The Secretary of State made one reference to us—I presume it was a reference, because it has been made in many quarters before—when he said that the British Empire was not made by negation or pessimism. I would like to remind him that the Roman Empire fell in great measure through taxation, and, first of all, the taxation of the middle-classes, so that when an emergency arose there were not the financial resources at hand. The same thing will happen to this country, unless we safeguard our financial resources, so that we have resources at hand if an emergency arises. I admit that the right hon. Gentleman is very clever and very diplomatic. He may for some months be able, to keep the peace in Mesopotamia, but he said he could not guarantee anything. I ask the Committee whether we are justified in passing this money when we have only the personal guarantee of the right hon. Gentleman's diplomacy and cleverness that there will not be any uprising in Mesopotamia as there was a short time ago? Again, if we rely on his personal cleverness and diplomacy, we have no guarantee that a new Secretary of State may not come along without the same diplomacy and cleverness of my right hon. Friend. We have to look at this in a far larger way than it has been looked upon in this Debate. It has been debated practically the whole time on technical issues. I do not pretend to be able to debate this matter on technical issues. I look at it purely from one point of view, and that is that we cannot afford this expenditure.

Earl WINTERTON

Moral obligations undertaken by you and your party.

Mr. HARMSWORTH

Moral obligations are perfectly understood by this party, but I have the interest of the British Empire first at heart, and it is for that that I speak here at the present time.

Earl WINTERTON

Chucking away everything we won in the War!

Mr. HARMSWORTH

With regard to Palestine, the hon. Member for Stafford (Mr. Ormsby-Gore) made many references to the Zionist movement. He made a speech that is very typical of those fanatics who take much the same view. I do not pretend to be either a Zionist or an anti-Zionist. I have never thought about the Zionist movement before this country was intimately connected with it in the way it is at the present time, and I say that it is a mistake that the taxpayers of this country should be asked to pay for a national loan to the Jews. The Jews are a very wealthy class, and should pay for their own national home if they want it. I have never yet met one who would go and live there, but, if they want their national home, after all, they are the richest nation in the world, and let them pay for it. As representing a portion of the British taxpayers, I do protest most strongly that any money of theirs should be thrown away in Palestine to provide for that home. Holding these views, I shall vote against this sum of £27,000,000 to-night, because this country cannot afford it.

Mr. CHURCHILL

I venture to appeal to the Committee to allow us to have the Vote now. It is not our fault that we have not got an opportunity of debating this up till 11 o'clock, but I understand that it has been arranged, through those channels which are frequently called into requisition in these matters, that the Colonial Vote shall be put down again at an early date, that the first part shall be devoted to the same topic we have been discussing to-day, which will give an opportunity to Members who wish to take part in this Debate, and that then the ordinary regular Colonial Office discussion will be taken, perhaps about 6 or 7 o'clock, and the 11 o'clock Rule suspended up to 12 o'clock to enable a full Debate to take place on the various topics.

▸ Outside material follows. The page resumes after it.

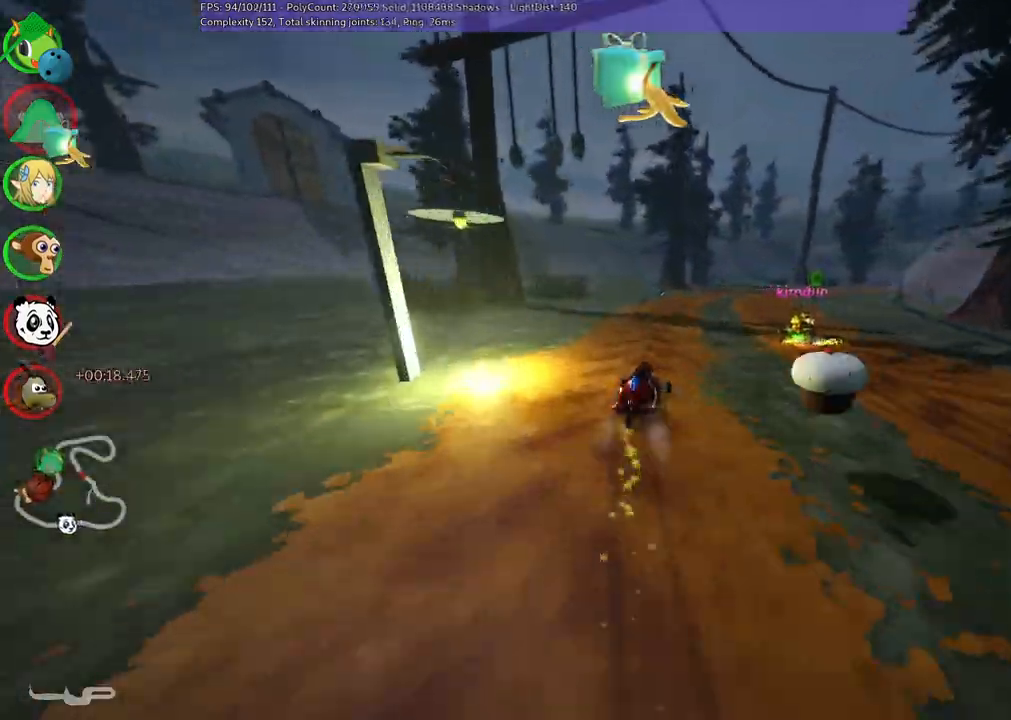
{"keys": ["m", "up"], "events": [[167, "right", "down"], [367, "right", "up"], [450, "left", "up"]]}
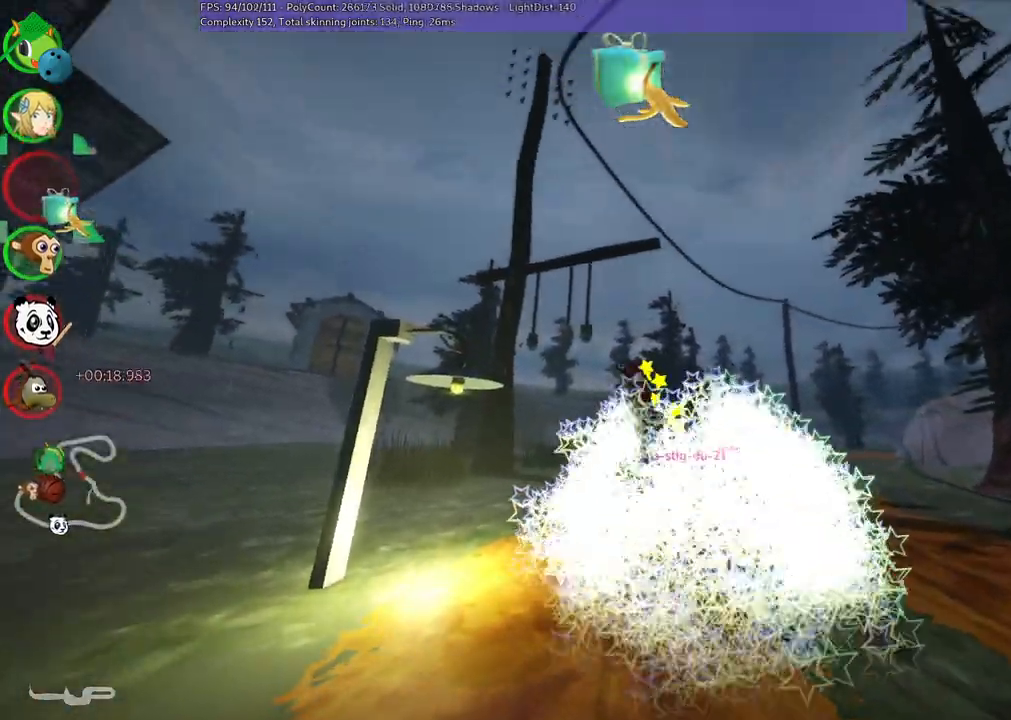
{"keys": ["up"], "events": [[100, "m", "up"]]}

Lieut.-Commander KENWORTHY

I beg to move that the Vote be reduced by £1,000,000.

If we give this Vote, there is no hope of moving a reduction in the future.

Mr. ORMSBY-GORE

Yes, on the salaries.

Lieut.-Commander KENWORTHY

I do want to protest against the way the discussion has been cut short. I admit that is not the Government's fault, but for so many months we have been refused any declaration of Government policy on this subject, that it is perfectly absurd for the right hon. Gentleman to ask for this money at a quarter past eight after a discussion in which the speeches have been particularly long, except that of my hon. Friend who has just sat down. It is all very well talking about obligations to be discharged. It seems to me that the only obligation we have in Mesopotamia is to set up an Arab State, and that is the one obligation we have so far not carried out. We have much greater obligations to our own people at home. We have already torn up pledges to the agriculturists and the unemployed of this country. The principal obligation in Mesopotamia is to set up an Arab State, and the sooner it is set up the sooner it will function. Once you create a vested interest in the Civil Service of Mesopotamia, as you are doing at present, you will never dislodge these persons, and the monstrous suggestion of giving a coupon to the Emir Feisal, and propping him up with British bayonets, will end as that sort of thing has always ended. As soon as your support is withdrawn, the fact that he is resting on foreign bayonets will lead to his downfall. By garrisoning these nations in Asia, we run the risk of going the way of the Roman Empire and other empires which have died by super-Imperialism. There is one bright spot I can see as the result of the War. The only good thing that has come out of the War is the carrying out of the Balfourian declaration as to Palestine, and I am delighted that there has been only one attack upon that. That is the one idealistic achievement of the War we have so far seen. There is a moral obligation, and it will be disastrous if we abandon it. I do not think the strategic aspect of this matter has been suggested. I quite agree we have no strategical interest in Mesopotamia. With regard to Palestine, if we really think it is necessary to take special steps to protect the Suez Canal, the question of Palestine is very essential from the strategical point of view. As to Mesopotamia and the subsidies, we simply cannot afford that. I therefore beg to move the reduction.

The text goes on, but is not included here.